While Cooper's analysis gives no evidence that Obama's policies toward the ayatollahs had any impact on the tumultuous events now sweeping through Iran, it does make clear that the so-called Obama effect is a real phenomenon. It just isn't the phenomenon she claims it is.
THE REAL OBAMA effect on world affairs relates to the US media's unprecedented willingness to abandon the basic responsibilities of a free
press in favor of acting as propagandists for the president. From Cooper - who pretends that Obama's unreciprocated open hand to the mullahs is what
empowered the protesters - to Newsweek editor Evan Thomas who referred to Obama earlier this month as a "sort of God," without a hint of irony, the US media have mobilized to serve the needs of the president.
It is hard to think of an example in US history in which the media organs of the world's most important democracy so openly sacrificed the most basic responsibilities of news gatherers to act as shills for the chief executive. Franklin Delano Roosevelt enjoyed adoring media attention, but he also faced media pressures that compelled him to take actions he did not favor. The same was the case with John F. Kennedy.
Today the mainstream US media exert no such pressures on Obama. Earlier this month NBC's nightly news anchorman Brian Williams bowed to Obama when he bade him good night at the White House.
On Wednesday ABC News will devote an entire day of programming to advancing Obama's controversial plan to nationalize health care. Its two prime time news shows will be broadcast from White House. Good Morning America will feature an interview with Obama, and ABC's other three flagship shows will dedicate special programming to his health care reform program.
On the other hand, ABC has refused Republican requests for a right of reply to Obama's positions. The network has also refused to sell commercial advertising time to Republicans and other Obama opponents to offer their dissenting opinions to his plans.
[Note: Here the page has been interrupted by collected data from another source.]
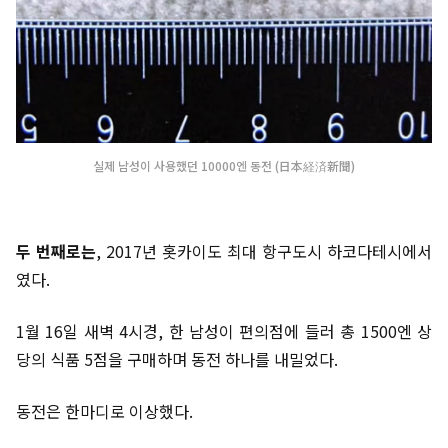
실제 남성이 사용했던 10000엔 동전 (日本経済新聞)
두 번째로는
, 2017년 홋카이도 최대 항구도시 하코다테시에서
였다.
1월 16일 새벽 4시경, 한 남성이 편의점에 들러 총 1500엔 상
당의 식품 5점을 구매하며 동전 하나를 내밀었다.
동전은 한마디로 이상했다.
This media behavior has been noted by the likes of Fox News and the handful of other US news outlets that are not in the tank for Obama. But the repercussions of the Obama effect on US politics and world affairs have been largely ignored.
THE MOST IMPORTANT repercussion of the US media's propagandistic reporting is that the American public is denied the ability to understand events as they unfold. Take for instance The New York Times*' write-up of Khamenei's sermon this past Friday in which he effectively declared war on the protesters. As Russell Berman pointed out in the Telos blog on Saturday, the Times' write-up was misleadingly selective.
The Times did not mention that Khamenei ascribed world events to a Zionist conspiracy which he believes controls the US. It similarly failed to mention his long rant against the US for the FBI's 1993 raid on David Koresh's Branch Davidian compound in Waco, Texas.
Had the Times - and other major media outlets - properly reported Khamenei's speech, they would have made clear to their readers that he is not a rational thinker. His view of world events is deeply distorted by his hatreds and prejudices and paranoia.
But then, if Times readers were permitted to know just how demented Khamenei's views of the world are, they might come to the conclusion that
Obama's intense desire to sit down with him, and his constant pandering to Iran's "supreme leader" are ill-advised and counterproductive. They might
come to the conclusion that it is impossible to achieve a meeting of the minds with a man who calls Americans "morons" and leads his subordinate
government officials in chants of "Death to America," "Death to Britain" and "Death to Israel."